Below are the records; extract from them the line containing "height:33px; position:relative; background:#fff;" to the line containing "width:1014px; flex:0 0 auto;", both lines included, exactly and with no pictures.

· · · ·

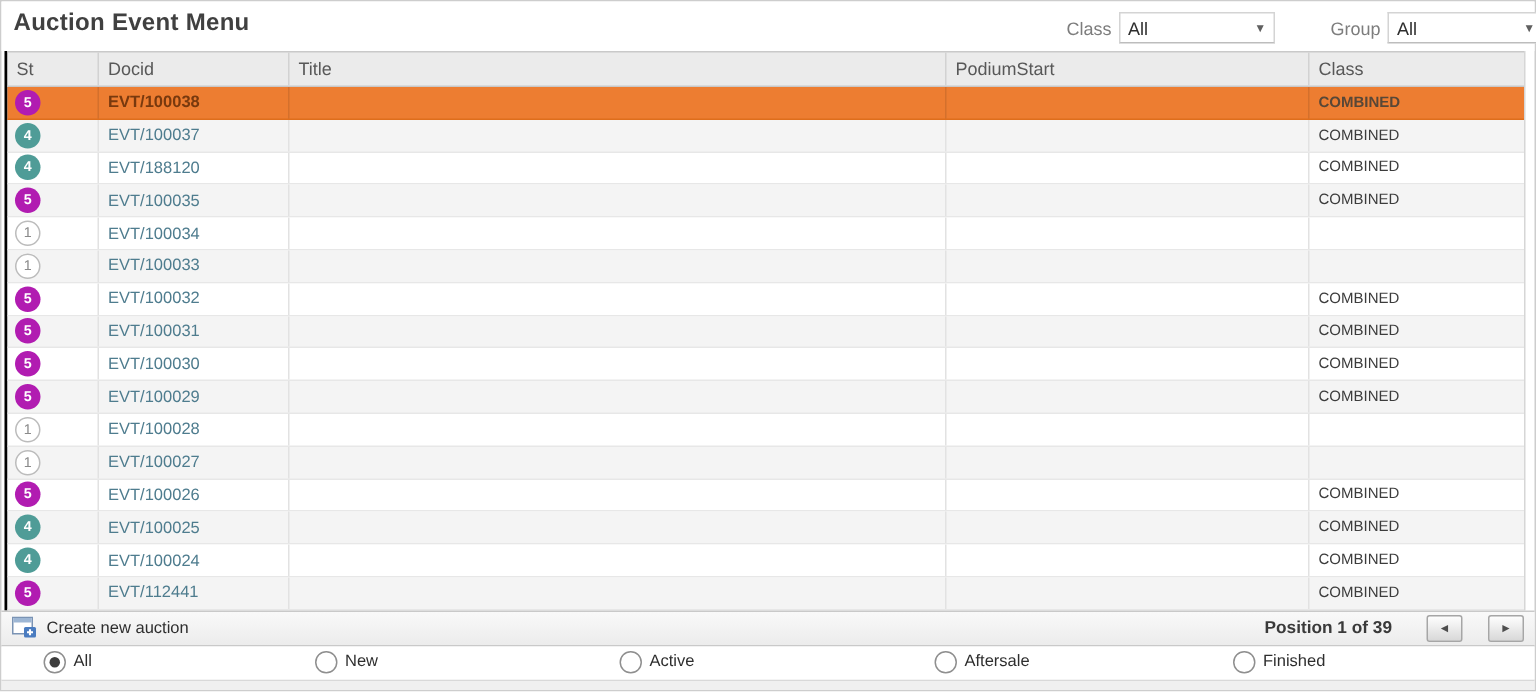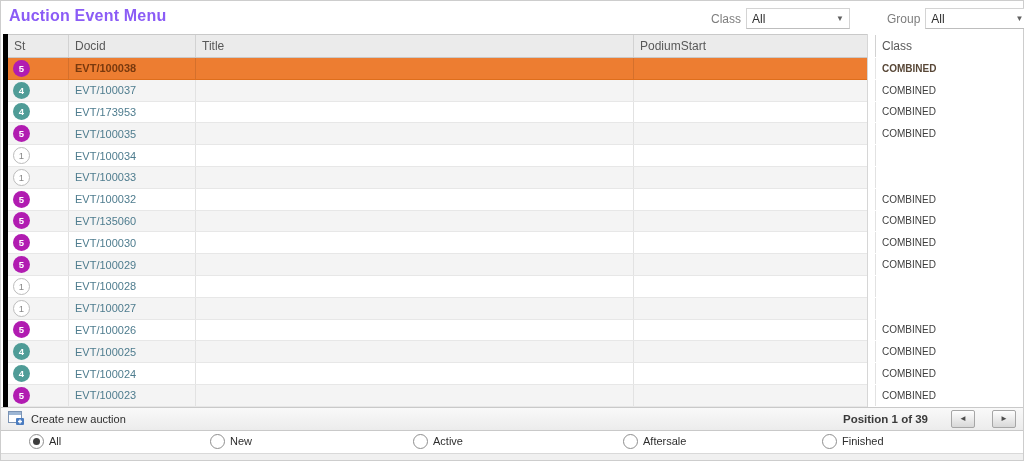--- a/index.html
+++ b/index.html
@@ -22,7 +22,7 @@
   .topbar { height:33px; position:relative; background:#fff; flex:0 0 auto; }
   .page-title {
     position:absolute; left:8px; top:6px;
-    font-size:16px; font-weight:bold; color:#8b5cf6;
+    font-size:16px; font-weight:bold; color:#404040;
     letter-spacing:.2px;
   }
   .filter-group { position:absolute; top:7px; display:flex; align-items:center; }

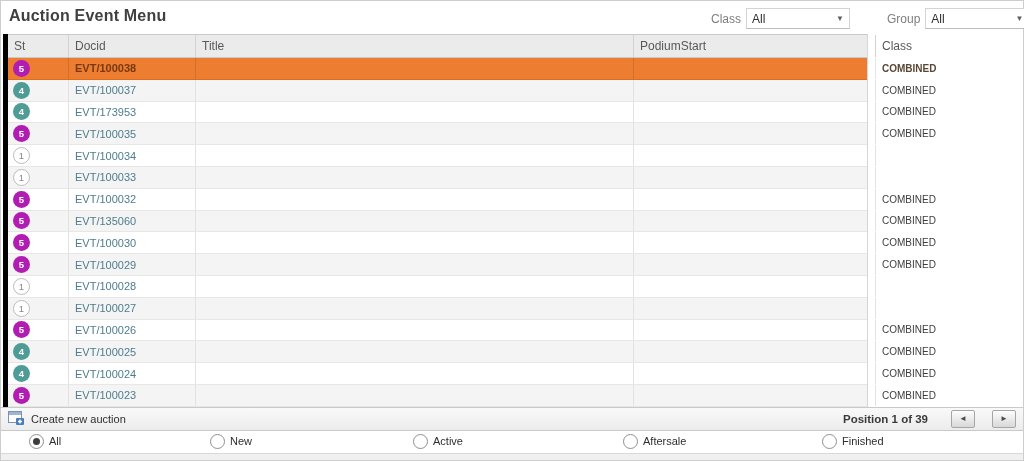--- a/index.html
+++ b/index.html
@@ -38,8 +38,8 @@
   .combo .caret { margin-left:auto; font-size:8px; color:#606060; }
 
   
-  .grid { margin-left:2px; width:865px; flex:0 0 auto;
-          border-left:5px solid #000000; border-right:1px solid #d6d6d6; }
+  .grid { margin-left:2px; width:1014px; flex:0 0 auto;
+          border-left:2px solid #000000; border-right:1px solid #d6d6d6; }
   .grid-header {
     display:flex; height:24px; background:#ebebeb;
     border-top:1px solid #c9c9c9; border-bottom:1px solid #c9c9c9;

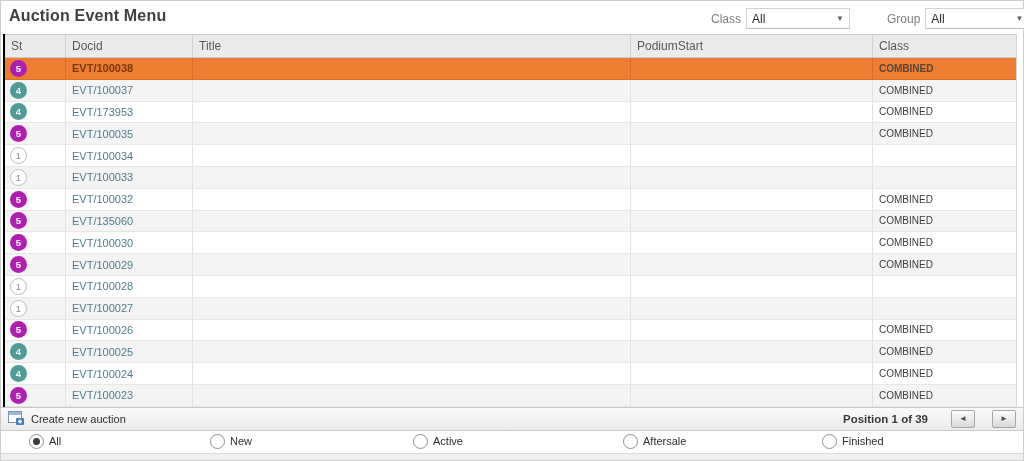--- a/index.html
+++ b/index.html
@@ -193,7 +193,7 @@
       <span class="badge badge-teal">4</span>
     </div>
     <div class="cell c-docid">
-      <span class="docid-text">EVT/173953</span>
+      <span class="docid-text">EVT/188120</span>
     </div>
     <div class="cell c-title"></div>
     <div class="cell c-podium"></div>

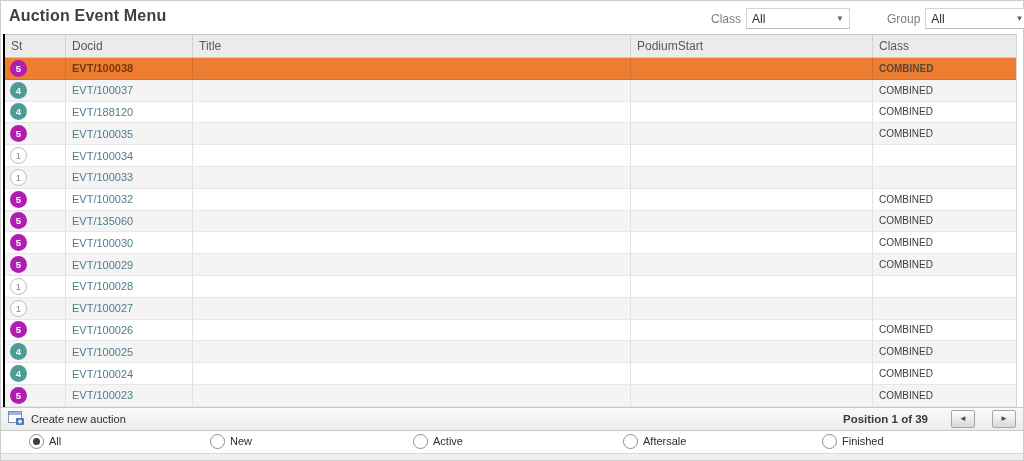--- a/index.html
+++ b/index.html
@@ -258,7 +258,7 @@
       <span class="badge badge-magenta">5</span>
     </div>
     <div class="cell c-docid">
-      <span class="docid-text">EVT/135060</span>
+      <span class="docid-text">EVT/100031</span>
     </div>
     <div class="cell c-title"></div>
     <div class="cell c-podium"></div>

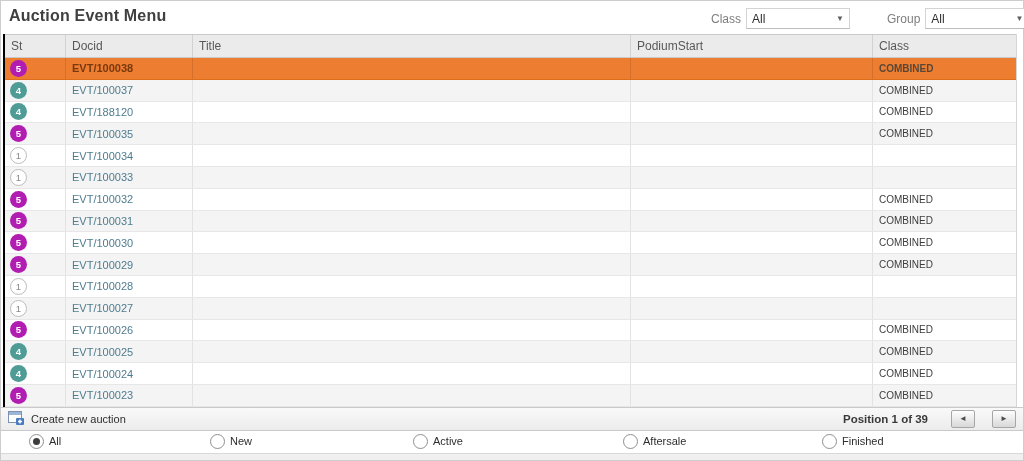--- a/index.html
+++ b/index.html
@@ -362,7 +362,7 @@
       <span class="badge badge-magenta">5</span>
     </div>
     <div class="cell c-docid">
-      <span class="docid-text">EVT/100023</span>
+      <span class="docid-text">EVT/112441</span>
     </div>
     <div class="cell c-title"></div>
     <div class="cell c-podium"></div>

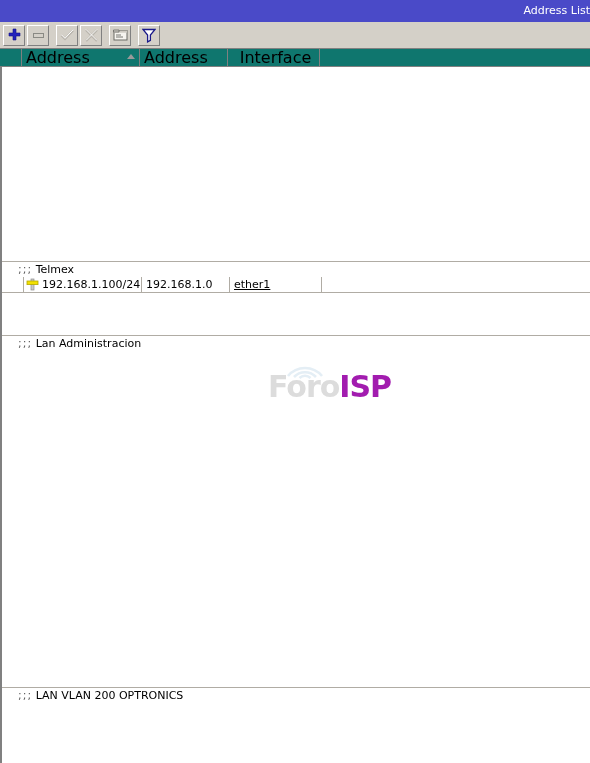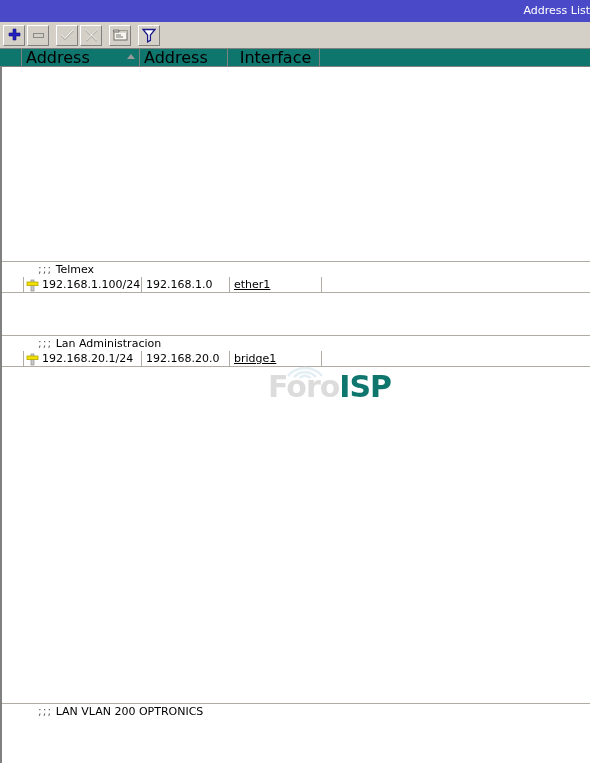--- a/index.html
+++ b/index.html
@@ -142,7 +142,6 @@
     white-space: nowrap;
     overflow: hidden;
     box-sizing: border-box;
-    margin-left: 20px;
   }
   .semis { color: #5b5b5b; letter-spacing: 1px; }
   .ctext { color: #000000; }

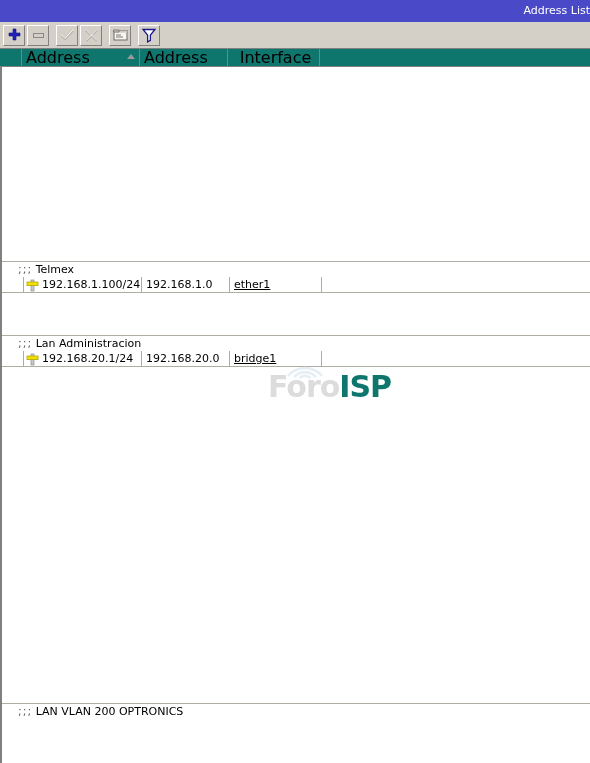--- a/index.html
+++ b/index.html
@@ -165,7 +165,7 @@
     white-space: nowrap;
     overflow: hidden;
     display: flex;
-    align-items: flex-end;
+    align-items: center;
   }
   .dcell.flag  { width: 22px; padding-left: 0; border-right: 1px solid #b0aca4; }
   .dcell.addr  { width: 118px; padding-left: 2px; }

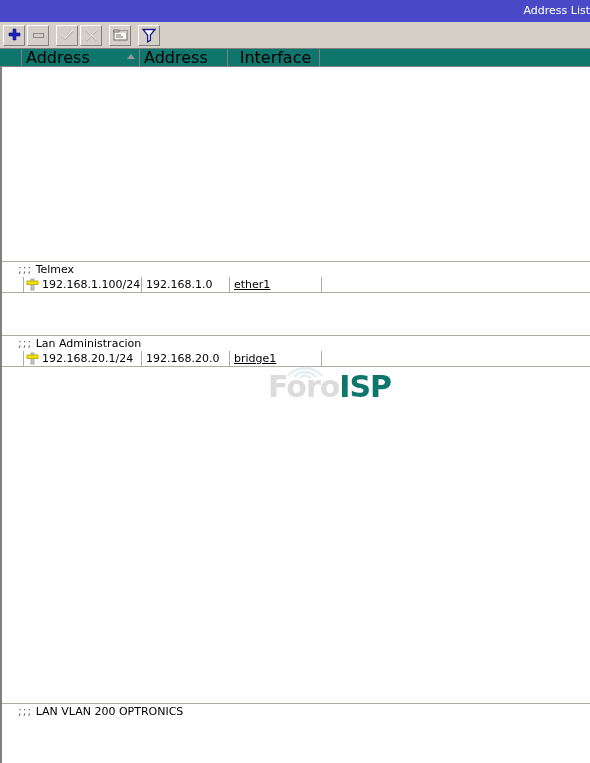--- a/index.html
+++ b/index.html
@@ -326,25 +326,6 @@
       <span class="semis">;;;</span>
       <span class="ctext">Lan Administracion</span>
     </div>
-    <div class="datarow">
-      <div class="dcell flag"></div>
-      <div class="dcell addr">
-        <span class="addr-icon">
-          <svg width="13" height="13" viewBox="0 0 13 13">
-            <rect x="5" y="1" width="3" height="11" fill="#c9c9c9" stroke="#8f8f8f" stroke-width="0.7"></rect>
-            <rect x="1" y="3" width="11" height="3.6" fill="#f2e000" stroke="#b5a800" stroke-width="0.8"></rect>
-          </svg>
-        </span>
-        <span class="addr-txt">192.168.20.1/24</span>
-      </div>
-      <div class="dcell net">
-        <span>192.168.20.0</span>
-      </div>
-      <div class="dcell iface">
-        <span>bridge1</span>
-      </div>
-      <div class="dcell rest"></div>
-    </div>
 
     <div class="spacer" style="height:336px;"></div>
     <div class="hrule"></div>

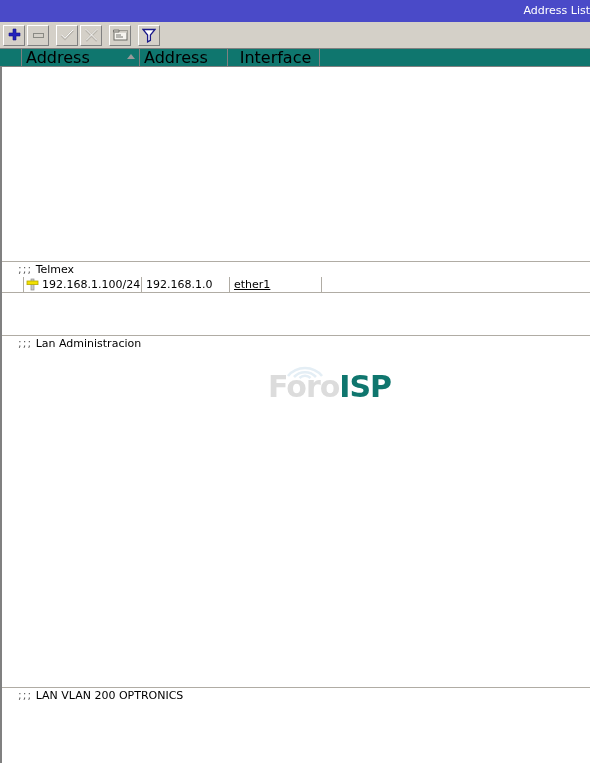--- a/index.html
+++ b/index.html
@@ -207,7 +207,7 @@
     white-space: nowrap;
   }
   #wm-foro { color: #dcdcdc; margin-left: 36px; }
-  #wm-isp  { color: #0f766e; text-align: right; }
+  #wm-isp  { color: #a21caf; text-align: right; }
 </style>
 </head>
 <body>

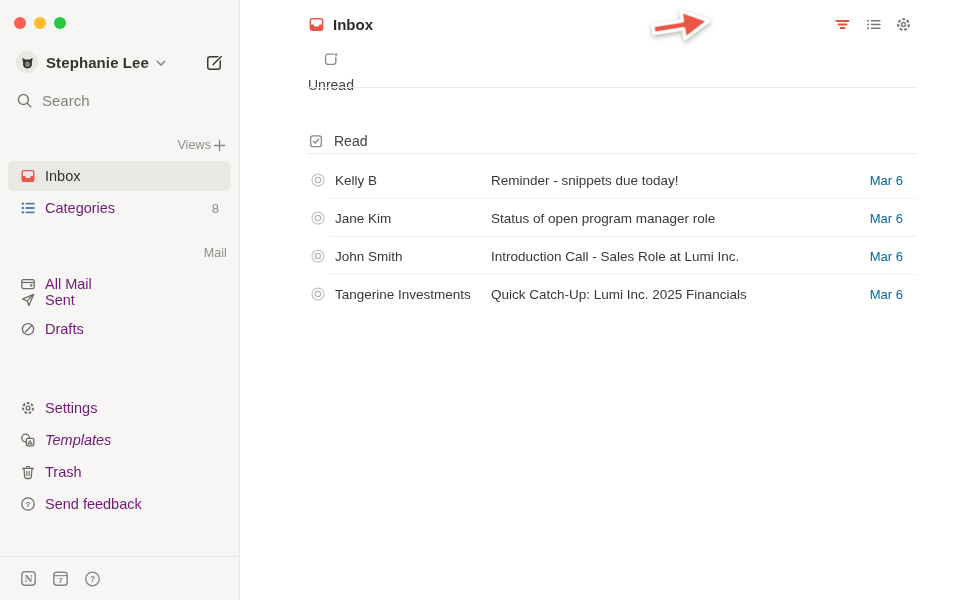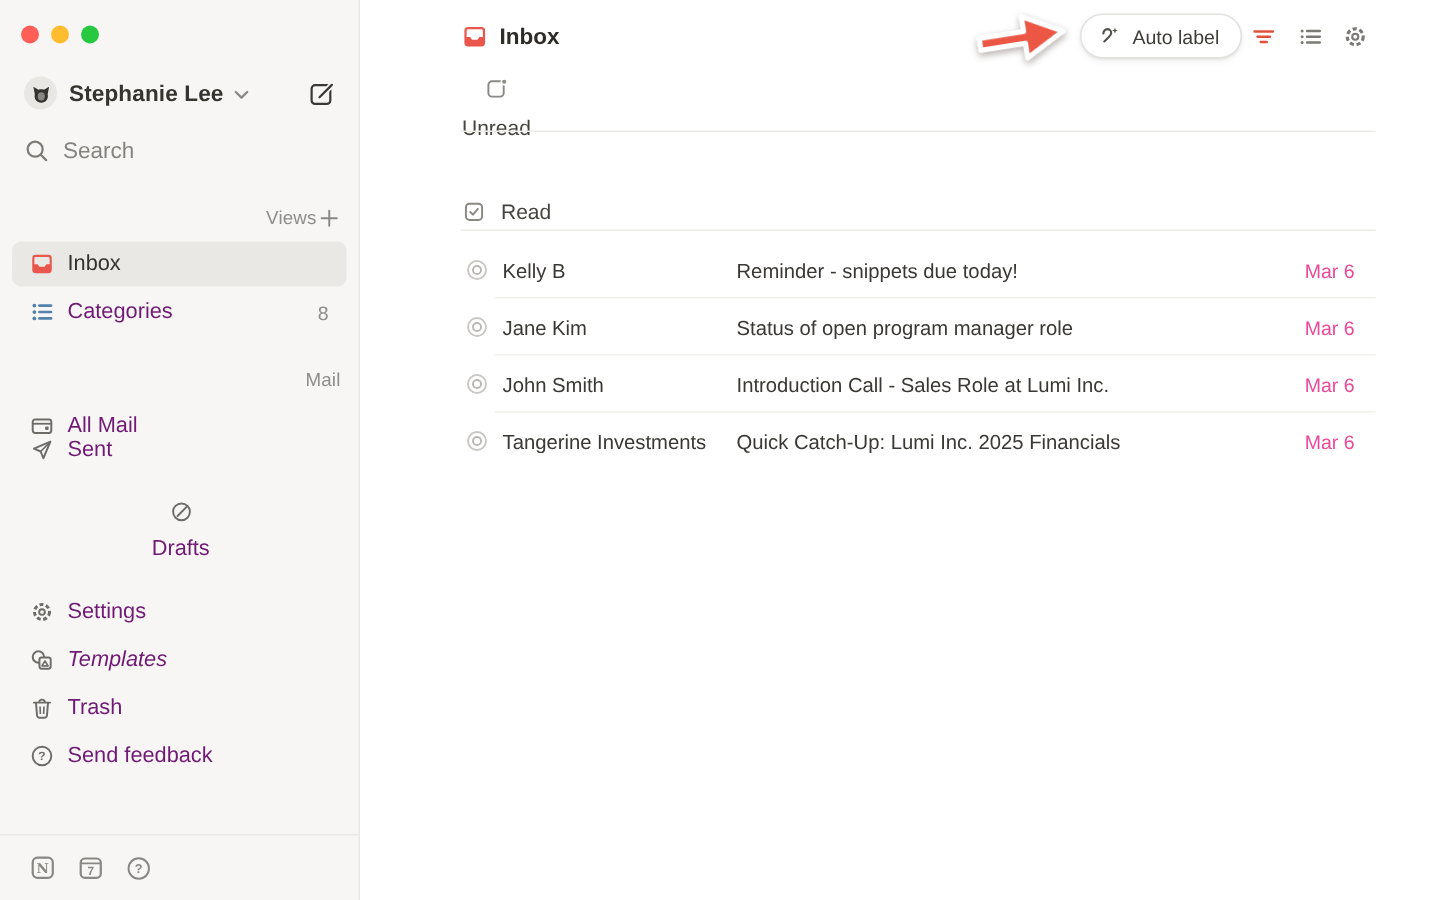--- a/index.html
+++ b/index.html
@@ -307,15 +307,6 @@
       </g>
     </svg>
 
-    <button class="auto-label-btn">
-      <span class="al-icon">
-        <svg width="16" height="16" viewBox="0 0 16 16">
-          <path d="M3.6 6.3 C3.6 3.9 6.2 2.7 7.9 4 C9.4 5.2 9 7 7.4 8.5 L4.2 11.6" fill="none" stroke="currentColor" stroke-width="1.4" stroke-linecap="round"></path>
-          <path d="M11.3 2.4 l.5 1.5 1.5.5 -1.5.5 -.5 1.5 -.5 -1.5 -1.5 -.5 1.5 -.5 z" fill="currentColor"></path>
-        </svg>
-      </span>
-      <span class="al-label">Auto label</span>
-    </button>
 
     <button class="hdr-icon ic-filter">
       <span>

· · · ·

#### [Response to the exercise]
   .topbar { height:33px; position:relative; background:#fff; flex:0 0 auto; }
   .page-title {
     position:absolute; left:8px; top:6px;
-    font-size:16px; font-weight:bold; color:#8b5cf6;
+    font-size:16px; font-weight:bold; color:#404040;
     letter-spacing:.2px;
   }
   .filter-group { position:absolute; top:7px; display:flex; align-items:center; }

--- a/index.html
+++ b/index.html
@@ -38,8 +38,8 @@
   .combo .caret { margin-left:auto; font-size:8px; color:#606060; }
 
   
-  .grid { margin-left:2px; width:865px; flex:0 0 auto;
-          border-left:5px solid #000000; border-right:1px solid #d6d6d6; }
+  .grid { margin-left:2px; width:1014px; flex:0 0 auto;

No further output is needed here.